§ DIRECTIONS
Print the records below exactly, and do not carry over any picture.

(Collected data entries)
════
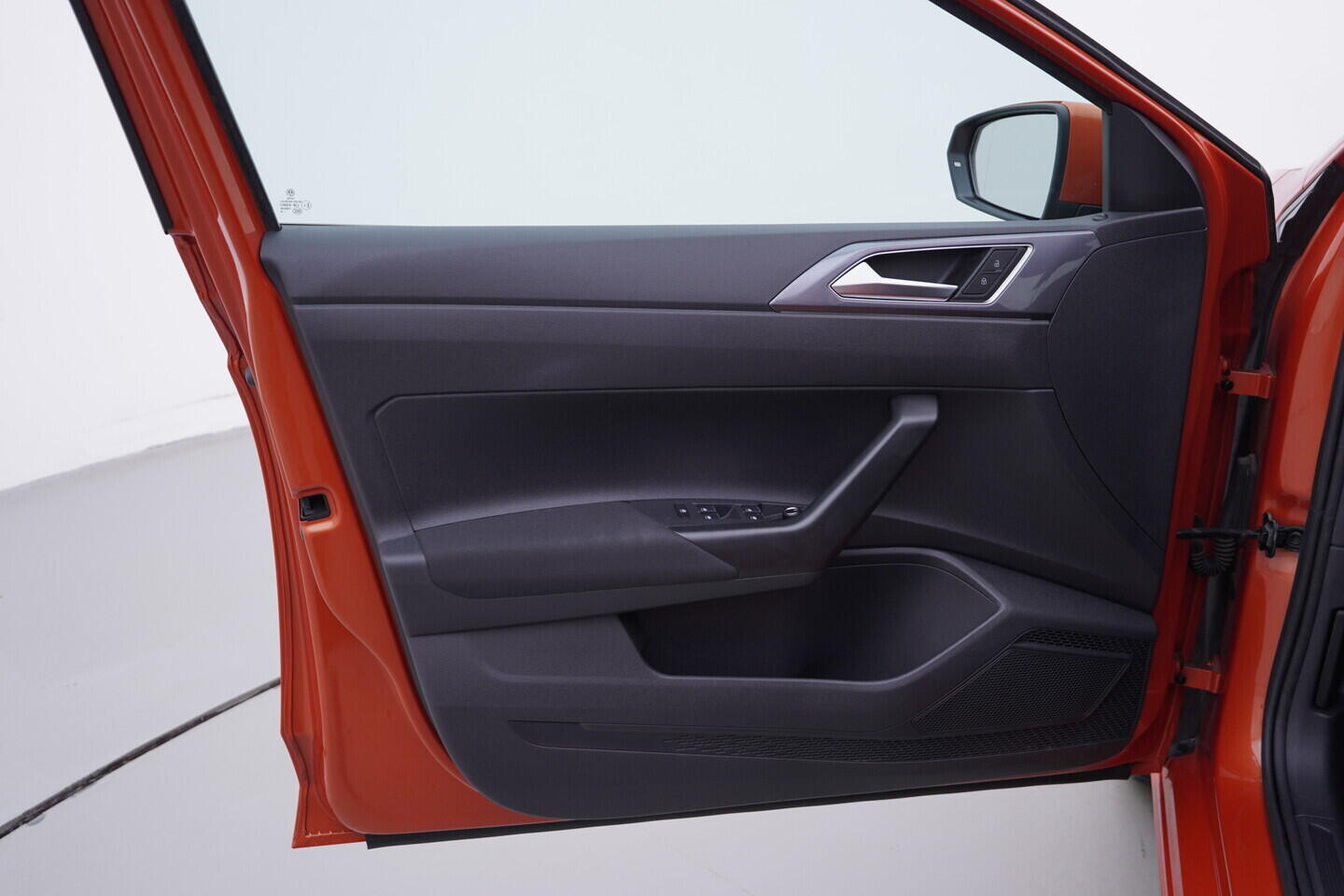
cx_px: 672
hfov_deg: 53.1
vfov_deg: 36.9
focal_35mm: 36
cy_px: 448
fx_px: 1344
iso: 125
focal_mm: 24
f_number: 3.5
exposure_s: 1/60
════
§ SOLUTION
cx_px: 672
hfov_deg: 53.1
vfov_deg: 36.9
focal_35mm: 36
cy_px: 448
fx_px: 1344
iso: 125
focal_mm: 24
f_number: 3.5
exposure_s: 1/60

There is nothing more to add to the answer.